» **Work order**: For this exercise, please find the lines in the entries that include the word "profile" and copy them.

"""

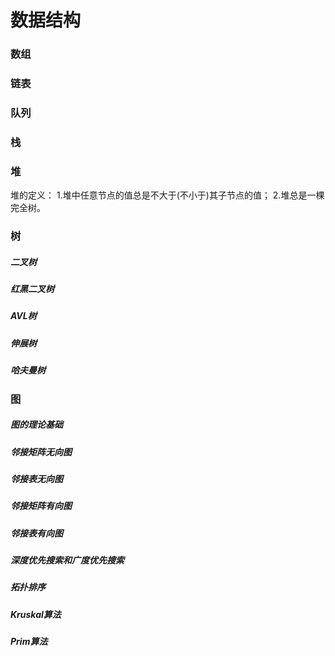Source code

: # 数据结构
### 数组
### 链表
### 队列
### 栈
### 堆
堆的定义：
1.堆中任意节点的值总是不大于(不小于)其子节点的值；
2.堆总是一棵完全树。


### 树
##### 二叉树
##### 红黑二叉树
##### AVL树
##### 伸展树
##### 哈夫曼树
### 图
##### 图的理论基础
##### 邻接矩阵无向图

##### 邻接表无向图

##### 邻接矩阵有向图

##### 邻接表有向图
##### 深度优先搜索和广度优先搜索
##### 拓扑排序
##### Kruskal算法
##### Prim算法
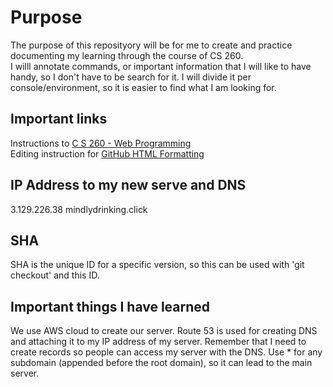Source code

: # Purpose

The purpose of this reposityory will be for me to create and practice documenting my learning through the course of CS 260. <br> 
I willl annotate commands, or important information that I will like to have handy, so I don't have to be search for it. I will divide it per console/environment, so it is easier to find what I am looking for.

## Important links
Instructions to [C S 260 - Web Programming](https://github.com/webprogramming260/.github/blob/main/profile/instructionTopics.md#readme) <br> 
Editing instruction for [GitHub HTML Formatting](https://github.com/webprogramming260/.github/blob/main/profile/essentials/devAndProd/devAndProd.md)

## IP Address to my new serve and DNS
3.129.226.38
mindlydrinking.click

##  SHA
SHA is the unique ID for a specific version, so this can be used with 'git checkout' and this ID.

## Important things I have learned
We use AWS cloud to create our server.
Route 53 is used for creating DNS and attaching it to my IP address of my server. Remember that I need to create records so people can access my server with the DNS. Use * for any subdomain (appended before the root domain), so it can lead to the main server.
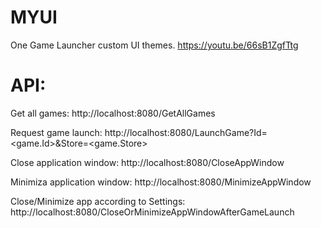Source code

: # MYUI
One Game Launcher custom UI themes.
https://youtu.be/66sB1ZgfTtg

# API:

Get all games: http://localhost:8080/GetAllGames

Request game launch: http://localhost:8080/LaunchGame?Id=<game.Id>&Store=<game.Store>

Close application window: http://localhost:8080/CloseAppWindow

Minimiza application window: http://localhost:8080/MinimizeAppWindow

Close/Minimize app according to Settings: http://localhost:8080/CloseOrMinimizeAppWindowAfterGameLaunch
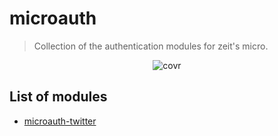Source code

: # microauth
> Collection of the authentication modules for zeit's micro.

<p align="center">
  <img src="https://raw.githubusercontent.com/microauth/microauth/master/media/logo.png" alt="covr" />
</p>

## List of modules

 - [microauth-twitter](https://github.com/microauth/microauth-twitter)

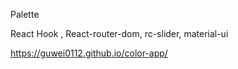 Palette

React Hook , React-router-dom, rc-slider, material-ui

https://guwei0112.github.io/color-app/
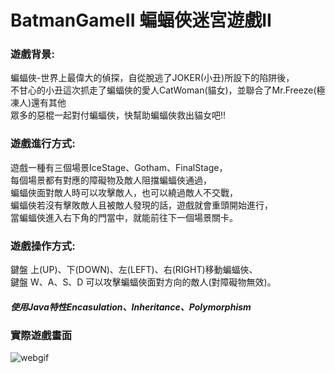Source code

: # BatmanGameII 蝙蝠俠迷宮遊戲II

### 遊戲背景:
蝙蝠俠-世界上最偉大的偵探，自從脫逃了JOKER(小丑)所設下的陷阱後，   
不甘心的小丑這次抓走了蝙蝠俠的愛人CatWoman(貓女)，並聯合了Mr.Freeze(極凍人)還有其他  
眾多的惡棍一起對付蝙蝠俠，快幫助蝙蝠俠救出貓女吧!!  

### 遊戲進行方式:
遊戲一種有三個場景IceStage、Gotham、FinalStage，  
每個場景都有對應的障礙物及敵人阻擋蝙蝠俠通過，  
蝙蝠俠面對敵人時可以攻擊敵人，也可以繞過敵人不交戰，  
蝙蝠俠若沒有擊敗敵人且被敵人發現的話，遊戲就會重頭開始進行，  
當蝙蝠俠進入右下角的門當中，就能前往下一個場景關卡。  

### 遊戲操作方式:
鍵盤 上(UP)、下(DOWN)、左(LEFT)、右(RIGHT)移動蝙蝠俠、  
鍵盤 W、A、S、D 可以攻擊蝙蝠俠面對方向的敵人(對障礙物無效)。  


##### 使用Java特性Encasulation、Inheritance、Polymorphism

### 實際遊戲畫面
![webgif](https://media2.giphy.com/media/v1.Y2lkPTc5MGI3NjExYWRhMzJlYjI1NTcwYjQ3MjZkMTA0MjEzNGY2ODUwMzNjYmRkMmFjZiZlcD12MV9pbnRlcm5hbF9naWZzX2dpZklkJmN0PWc/0TVlVb7NwymZ5pqZwt/giphy.gif)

"""

» **Result of the exercise**:
Instructions to [C S 260 - Web Programming](https://github.com/webprogramming260/.github/blob/main/profile/instructionTopics.md#readme) <br> 
Editing instruction for [GitHub HTML Formatting](https://github.com/webprogramming260/.github/blob/main/profile/essentials/devAndProd/devAndProd.md)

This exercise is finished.